Imagine you’re a professional free-surfer.
You live a charmed existence, gallivanting around the globe getting paid to surf idyllic locales. A trip to almost any destination could materialise within a few phone calls: clear, warm water barrels on an exotic beach, cocktails by the pool, plenty of bare skin to gawk at.
Instead, you repeatedly choose to venture into Australia’s harsh and inhospitable interior; where there’s no sign of any human life other than your mates, and you spend weeks living with flies, snakes and dust, surviving off tinned food.

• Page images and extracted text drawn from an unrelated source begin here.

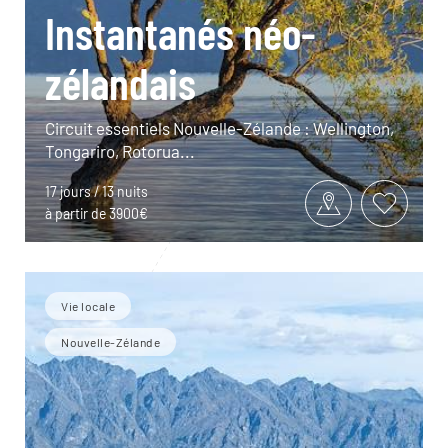
Instantanés néo-
zélandais
Circuit essentiels Nouvelle-Zélande : Wellington,
Tongariro, Rotorua...
17 jours / 13 nuits
à partir de 3900€
Vie locale
Nouvelle-Zélande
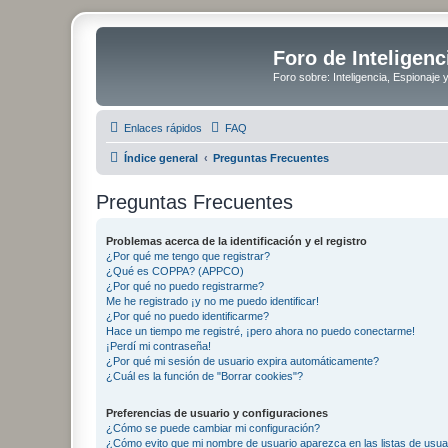
Foro de Inteligenc
Foro sobre: Inteligencia, Espionaje 
Enlaces rápidos
FAQ
Índice general
Preguntas Frecuentes
Preguntas Frecuentes
Problemas acerca de la identificación y el registro
¿Por qué me tengo que registrar?
¿Qué es COPPA? (APPCO)
¿Por qué no puedo registrarme?
Me he registrado ¡y no me puedo identificar!
¿Por qué no puedo identificarme?
Hace un tiempo me registré, ¡pero ahora no puedo conectarme!
¡Perdí mi contraseña!
¿Por qué mi sesión de usuario expira automáticamente?
¿Cuál es la función de "Borrar cookies"?
Preferencias de usuario y configuraciones
¿Cómo se puede cambiar mi configuración?
¿Cómo evito que mi nombre de usuario aparezca en las listas de usu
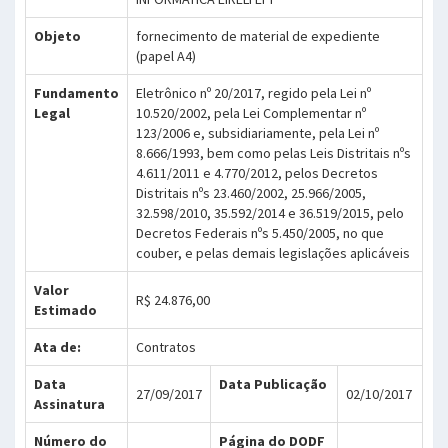
Objeto
fornecimento de material de expediente
(papel A4)
Fundamento
Eletrônico nº 20/2017, regido pela Lei nº
Legal
10.520/2002, pela Lei Complementar nº
123/2006 e, subsidiariamente, pela Lei nº
8.666/1993, bem como pelas Leis Distritais nºs
4.611/2011 e 4.770/2012, pelos Decretos
Distritais nºs 23.460/2002, 25.966/2005,
32.598/2010, 35.592/2014 e 36.519/2015, pelo
Decretos Federais nºs 5.450/2005, no que
couber, e pelas demais legislações aplicáveis
Valor
R$ 24.876,00
Estimado
Ata de:
Contratos
Data
Data Publicação
27/09/2017
02/10/2017
Assinatura
Número do
Página do DODF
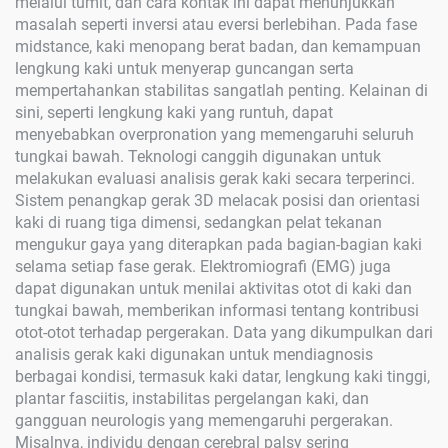
melalui tumit, dan cara kontak ini dapat menunjukkan
masalah seperti inversi atau eversi berlebihan. Pada fase
midstance, kaki menopang berat badan, dan kemampuan
lengkung kaki untuk menyerap guncangan serta
mempertahankan stabilitas sangatlah penting. Kelainan di
sini, seperti lengkung kaki yang runtuh, dapat
menyebabkan overpronation yang memengaruhi seluruh
tungkai bawah. Teknologi canggih digunakan untuk
melakukan evaluasi analisis gerak kaki secara terperinci.
Sistem penangkap gerak 3D melacak posisi dan orientasi
kaki di ruang tiga dimensi, sedangkan pelat tekanan
mengukur gaya yang diterapkan pada bagian-bagian kaki
selama setiap fase gerak. Elektromiografi (EMG) juga
dapat digunakan untuk menilai aktivitas otot di kaki dan
tungkai bawah, memberikan informasi tentang kontribusi
otot-otot terhadap pergerakan. Data yang dikumpulkan dari
analisis gerak kaki digunakan untuk mendiagnosis
berbagai kondisi, termasuk kaki datar, lengkung kaki tinggi,
plantar fasciitis, instabilitas pergelangan kaki, dan
gangguan neurologis yang memengaruhi pergerakan.
Misalnya, individu dengan cerebral palsy sering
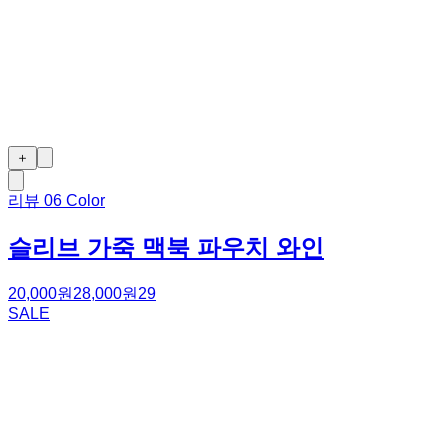
＋
리뷰
0
6 Color
슬리브 가죽 맥북 파우치 와인
20,000원
28,000원
29
SALE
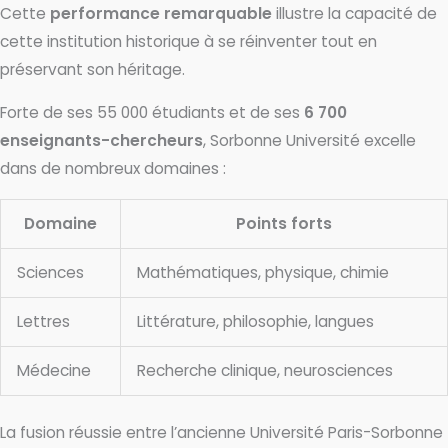
Cette
performance remarquable
illustre la capacité de
cette institution historique à se réinventer tout en
préservant son héritage.
Forte de ses 55 000 étudiants et de ses
6 700
enseignants-chercheurs
, Sorbonne Université excelle
dans de nombreux domaines :
Domaine
Points forts
Sciences
Mathématiques, physique, chimie
Lettres
Littérature, philosophie, langues
Médecine
Recherche clinique, neurosciences
La fusion réussie entre l’ancienne Université Paris-Sorbonne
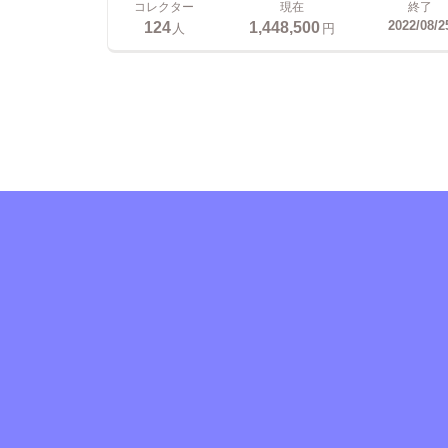
コレクター
現在
終了
124
1,448,500
2022/08/2
人
円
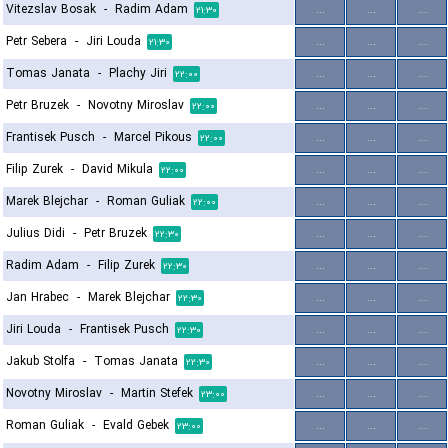
Vitezslav Bosak
-
Radim Adam
...
...
...
۲۱:۳۰
Petr Sebera
-
Jiri Louda
...
...
...
۲۱:۳۰
Tomas Janata
-
Plachy Jiri
...
...
...
۲۲:۰۰
Petr Bruzek
-
Novotny Miroslav
...
...
...
۲۲:۰۰
Frantisek Pusch
-
Marcel Pikous
...
...
...
۲۲:۰۰
Filip Zurek
-
David Mikula
...
...
...
۲۲:۰۰
Marek Blejchar
-
Roman Guliak
...
...
...
۲۲:۰۰
Julius Didi
-
Petr Bruzek
...
...
...
۲۲:۳۰
Radim Adam
-
Filip Zurek
...
...
...
۲۲:۳۰
Jan Hrabec
-
Marek Blejchar
...
...
...
۲۲:۳۰
Jiri Louda
-
Frantisek Pusch
...
...
...
۲۲:۳۰
Jakub Stolfa
-
Tomas Janata
...
...
...
۲۲:۳۰
Novotny Miroslav
-
Martin Stefek
...
...
...
۲۳:۰۰
Roman Guliak
-
Evald Gebek
...
...
...
۲۳:۰۰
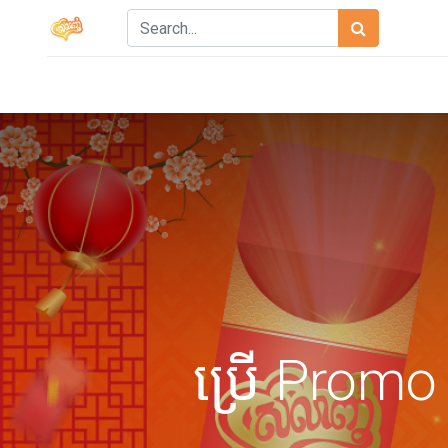
ប្រើ Prom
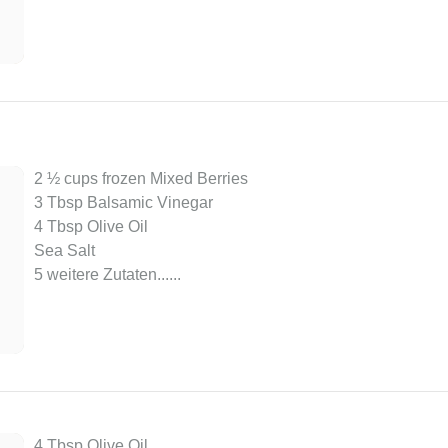
2 ½ cups frozen Mixed Berries
3 Tbsp Balsamic Vinegar
4 Tbsp Olive Oil
Sea Salt
5 weitere Zutaten...
...
4 Tbsp Olive Oil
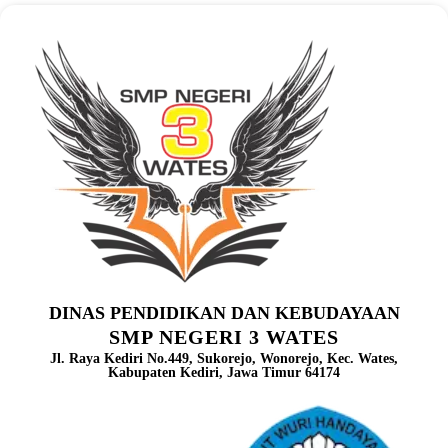
DINAS PENDIDIKAN DAN KEBUDAYAAN
SMP NEGERI 3 WATES
Jl. Raya Kediri No.449, Sukorejo, Wonorejo, Kec. Wates,
Kabupaten Kediri, Jawa Timur 64174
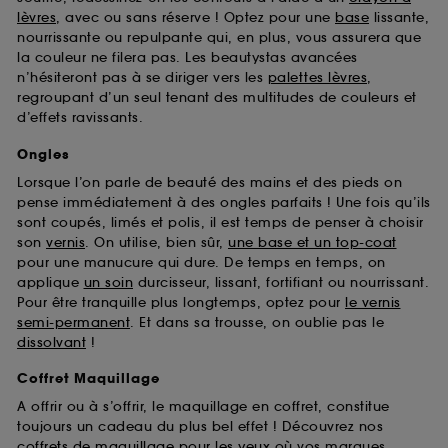
Sephora pourra associer les informations de
lèvres
, avec ou sans réserve ! Optez pour une
base
lissante,
navigation collectées par ces Cookies, pour les
nourrissante ou repulpante qui, en plus, vous assurera que
finalités acceptées, avec les données personnelles
la couleur ne filera pas. Les beautystas avancées
collectées ou générées lors de votre activité en ligne
n’hésiteront pas à se diriger vers les
palettes lèvres
,
ou en magasin. Pour refuser tous les cookies, cliques
regroupant d’un seul tenant des multitudes de couleurs et
sur "continuer sans accepter". Voous pouvez à tout
d’effets ravissants.
moment choisir de retirer votrte consentement. Si vous
souhaitez obtenir plus d'information sur les cookies
Ongles
utilisés,
cliquez
ici
.
Lorsque l’on parle de beauté des mains et des pieds on
pense immédiatement à des ongles parfaits ! Une fois qu’ils
sont coupés, limés et polis, il est temps de penser à choisir
son
vernis
. On utilise, bien sûr,
une base et un top-coat
pour une manucure qui dure. De temps en temps, on
applique
un soin
durcisseur, lissant, fortifiant ou nourrissant.
Pour être tranquille plus longtemps, optez pour
le vernis
semi-permanent
. Et dans sa trousse, on oublie pas le
dissolvant
!
Coffret Maquillage
A offrir ou à s’offrir, le maquillage en coffret, constitue
toujours un cadeau du plus bel effet ! Découvrez nos
coffrets de maquillage pour les yeux
où vos marques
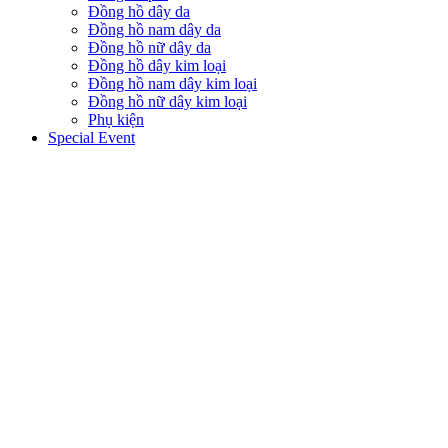
Đồng hồ dây da
Đồng hồ nam dây da
Đồng hồ nữ dây da
Đồng hồ dây kim loại
Đồng hồ nam dây kim loại
Đồng hồ nữ dây kim loại
Phụ kiện
Special Event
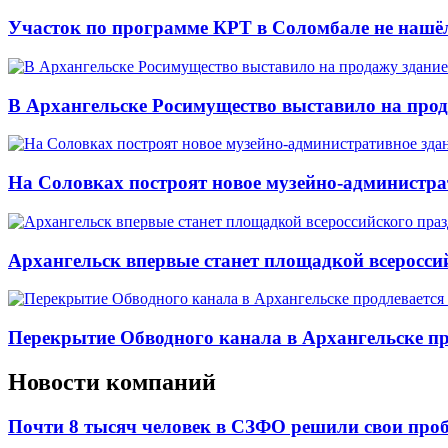
Участок по программе КРТ в Соломбале не нашё
В Архангельске Росимущество выставило на про
На Соловках построят новое музейно-администра
Архангельск впервые станет площадкой всеросси
Перекрытие Обводного канала в Архангельске про
Новости компаний
Почти 8 тысяч человек в СЗФО решили свои про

Well, one such surfer with this curious predilection is Creed McTaggart. Creed’s just returned to WA after three long weeks out in the South Australian desert, and he admits he’s come home with a serious case of desert fever.
“I’ve probably been out there five or six times now,” Creed told Tracks.
“Three weeks is definitely the longest I’ve done out there. Things start to get pretty feral out there after that long. We ran out of food and water towards the end. I didn’t wash my clothes once the whole trip, haha.”
Creed made the voyage with pals Jack Challis, Beau Emerton and Shaun Manners to shoot for an upcoming film, and says the rough living conditions were justified by the waves they scored.
“We were really lucky,” he says.
“We got some really good waves. It’s so raw and beautiful; there’s probably some of the last few secret spots in Oz out there.”
The specifics of certain stretches of South Australian coastline are a heavily guarded secret – even in the professional surfing fraternity – and Creed says he only discovered the joint through his own investigative efforts, and a dose of sheer luck.
“I’d heard about the waves out there before from a few mates, but they wouldn’t tell me where they were,” he says.
“The first time we went out there we had no idea where we were going. We just went out there and had a look and kinda just stumbled across some waves.”
South Oz is unlike popular surf destinations. The Southern Ocean is notoriously rugged and fickle, and often, when the elements don’t align, there are very few alternatives; beer being one of them. Creed concedes that the trip, and the group’s sanity was threatened by unfavourable conditions at times.
“We had about four straight days of rain at one point,” he says.
“It was pretty heavy in patches. I just had this little tent that was getting blown about, and I was holed up in that for a few days. It’s definitely not much fun out there when it’s raining.”
With Western Australia experiencing one of its most exceptional starts to winter in recent years, Creed says he’s glad to be back home.
“It looks like the waves have been pumping too, so it’ll be good to hang around home and just cruise for a bit,” he says.
“It’s so good to sleep in a bed and eat something other than tinned tuna. The desert definitely gets to you after a bit.”